Les Zombies qui ont mangé le monde - T2 : Les Esclaves de l’amour - Par Jerry Frissen et Guy Davis - Les Humanoïdes Associés

27 février 2005 0 commentaire
  • Il y en a partout. Ils envahissent nos villes et nos villages. Ils ne sont pas comme nous. Et puis, il y a l'odeur... oui, décidément, les zombies vont bien dévorer le monde!
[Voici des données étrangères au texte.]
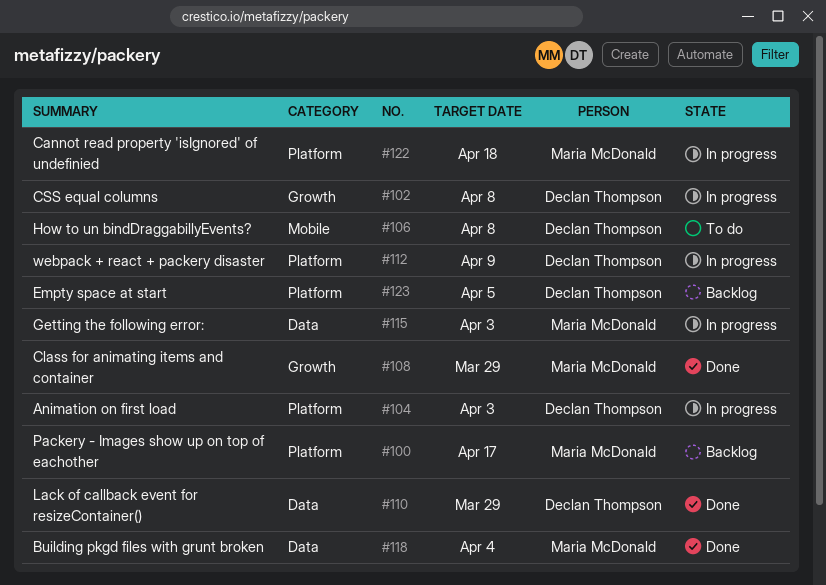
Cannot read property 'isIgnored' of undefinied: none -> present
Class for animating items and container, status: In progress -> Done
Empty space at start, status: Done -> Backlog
A cent lieues du romantisme noir du Fragile de Stefano Raffaele, les zombies de Frissen et Davis reviennent pour un deuxième tome. Si le monde de cette grosse farce malpolie est bien rempli de zombies, ceux-ci n’ont pas non plus grand chose à voir avec ceux de Romero. Ils sont plutôt tranquilles, et leur nombre grossissant sans cesse, commencent à s’organiser, se retrouvent dans des stades. Tout irait bien pour eux... s’il n’y avait pas les vivants qui ont un peu de mal à voir revenir la belle-mère, cette fois-ci pour l’éternité. D’où la nécessité de nettoyeurs de morts-vivants comme Karl et Maggie, bientôt rejoints par Freddy le belge (il n’est pas gros, il est juste enveloppé). Un fameux trio de losers.
Dans ces histoires courtes qui forment une tapisserie en état de décomposition avancée, un gosse de riches se fait greffer des organes de zombies, un péquenaud zombiephobe (fallait l’inventer, celui-là) voit ses convictions vaciller, et Freddy est de plus en plus amoureux de Maggie, la soeur de Karl, qui continue à garder une morte sous son lit, certainement pas en tout bien tout honneur.
Jerry Frissen et Guy Davis (que nous vous avions présenté lors de la sortie récente de son album Le Marquis) ont jeté aux oubliettes le bon goût et la politesse, pour nous offrir un repas où les tripes ne sont pas fraîches, et où les serveurs risquent de bécqueter le client. Mine de rien, la satire de la société matérialiste et de la connerie humaine est assez marquée, ce qui après tout est une grande tradition des histoires de zombies.

Les Zombies qui ont mangé le monde - T2 : Les Esclaves de l'amour - Par Jerry Frissen et Guy Davis - Les Humanoïdes Associés

Que dire du dessin de Davis, si ce n’est qu’il révèle ici une autre facette du talent du dessinateur ? Tirant beaucoup plus sur le côté cartoon que pour Le Marquis, il rend ses zombies presque sympathiques par leur laideur. Pas un seul de ses personnages ne ressemble à un héros hollywoodien, et ça fait du bien.
Les Zombies qui ont mangé le monde est la preuve que sans se prendre au sérieux, avec un humour entre le grotesque et le scato, on peut encore redonner vie aux morts-vivants, qui n’en demandaient peut-être pas tant.